Empurpled rapturous hills I guess and the long day brushstroke by brushstroke enfeebling into darkness and then the fires blooming on the pitch plains. In the beautiful blue night there was plenty of visiting and the braves was proud and ready to offer a lonesome soldier a squaw for the duration of his passion. John Cole and me sought out a hollow away from prying eyes. Then with the ease of men who have rid themselves of worry we strolled among the Indian tents and heard the sleeping
babies breathing and spied out the wondrous kind called by the Indians
winkte
or by white men
berdache
, braves dressed in the finery of squaws. John Cole gazes on them but he don’t like to let his eyes linger too long in case he gives offence. But he’s like the plough-horse that got the whins. All woken in a way I don’t see before. The
berdache
puts on men’s garb when he goes to war, this I know. Then war over it’s back to the bright dress. We move on and he’s just shaking like a cold child. Two soldiers walking under the bright nails of the stars. John Cole’s long face, long stride. The moonlight not able to flatter him because he was already beautiful.
Next morning was a final gift-giving to the Indians. A man called Titian Finch had arrived with a daguerreotype machine to make a record of these clement days. The tribes is photographed in great assemblies and the major has his picture done with Caught-His-Horse-First like they was old friends. A sunlight as white as a maiden’s bosom floods the country. They have to move real close. A naked Indian and a braided major. They stand beside each other in casual earnestness, the Indian’s right hand gripping the major’s silver-threaded sleeve, as if to alert him to some danger, or guard him from it. Titian Finch bids them both hold still as stones, and for one eternal moment they are there, the very picture of human equanimity and gratitude.

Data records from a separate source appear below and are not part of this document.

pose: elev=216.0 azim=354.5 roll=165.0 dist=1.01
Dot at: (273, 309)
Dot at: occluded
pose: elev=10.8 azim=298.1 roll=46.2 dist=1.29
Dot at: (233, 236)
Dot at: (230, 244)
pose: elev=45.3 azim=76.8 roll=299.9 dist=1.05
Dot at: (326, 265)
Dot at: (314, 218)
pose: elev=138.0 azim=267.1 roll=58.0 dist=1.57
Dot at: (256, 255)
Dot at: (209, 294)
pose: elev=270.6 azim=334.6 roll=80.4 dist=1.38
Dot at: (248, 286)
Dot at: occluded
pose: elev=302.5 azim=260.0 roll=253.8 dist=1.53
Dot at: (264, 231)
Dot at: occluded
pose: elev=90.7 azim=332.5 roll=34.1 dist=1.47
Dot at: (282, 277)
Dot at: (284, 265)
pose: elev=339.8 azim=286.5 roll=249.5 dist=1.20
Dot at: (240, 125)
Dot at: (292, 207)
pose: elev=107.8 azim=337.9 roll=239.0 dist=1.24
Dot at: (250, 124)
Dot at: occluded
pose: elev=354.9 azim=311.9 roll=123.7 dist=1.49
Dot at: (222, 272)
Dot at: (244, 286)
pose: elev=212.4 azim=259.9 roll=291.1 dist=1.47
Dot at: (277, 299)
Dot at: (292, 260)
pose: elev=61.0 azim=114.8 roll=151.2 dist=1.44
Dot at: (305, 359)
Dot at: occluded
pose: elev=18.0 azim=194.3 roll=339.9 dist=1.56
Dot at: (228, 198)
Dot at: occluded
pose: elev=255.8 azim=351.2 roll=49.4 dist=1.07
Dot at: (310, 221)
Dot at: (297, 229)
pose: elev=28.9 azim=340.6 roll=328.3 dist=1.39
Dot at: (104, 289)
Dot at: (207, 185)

Then these friendly acts were done and the Indians dispersed and we was returned to ordinary days. Nathan Noland, Starling Carlton, Lige Magan the sharpshooter, these was boys of the regiment that came close to us in that time, me and John Cole. Because it was now that John Cole started to show the illness
that afflicted him. He was obliged to lie quiet for days because there weren’t one cup of steam in him. Doc had no name for it. A rattlesnake could of trailed across his breast and he couldn’t a done nothing about it. The boys abovementioned was the ones that shown regard for John Cole in his extremity. Handsome John Cole they called him. Got the cooks to make him broth and so forth. Bringing it in to him like he was a emperor. Not to say that Lige Magan and the rest weren’t broken-backed moaning clap-ridden drunken loons betimes. Man they was. Lige Magan I liked best I can say. Elijah was his full name so I guess he was a wonder worker. Nice ox-faced boy of some forty-five years out of Tennessee. His people had hogs there till the bottom fell out of hogs. The bottom was always falling out of something in America far as I could see. So it was with the world, restless, kind of brutal. Always going on. Not waiting for no man. Then John Cole would wax good again and it was like nothing had ailed him. Then down again. Then up again. We was dizzy.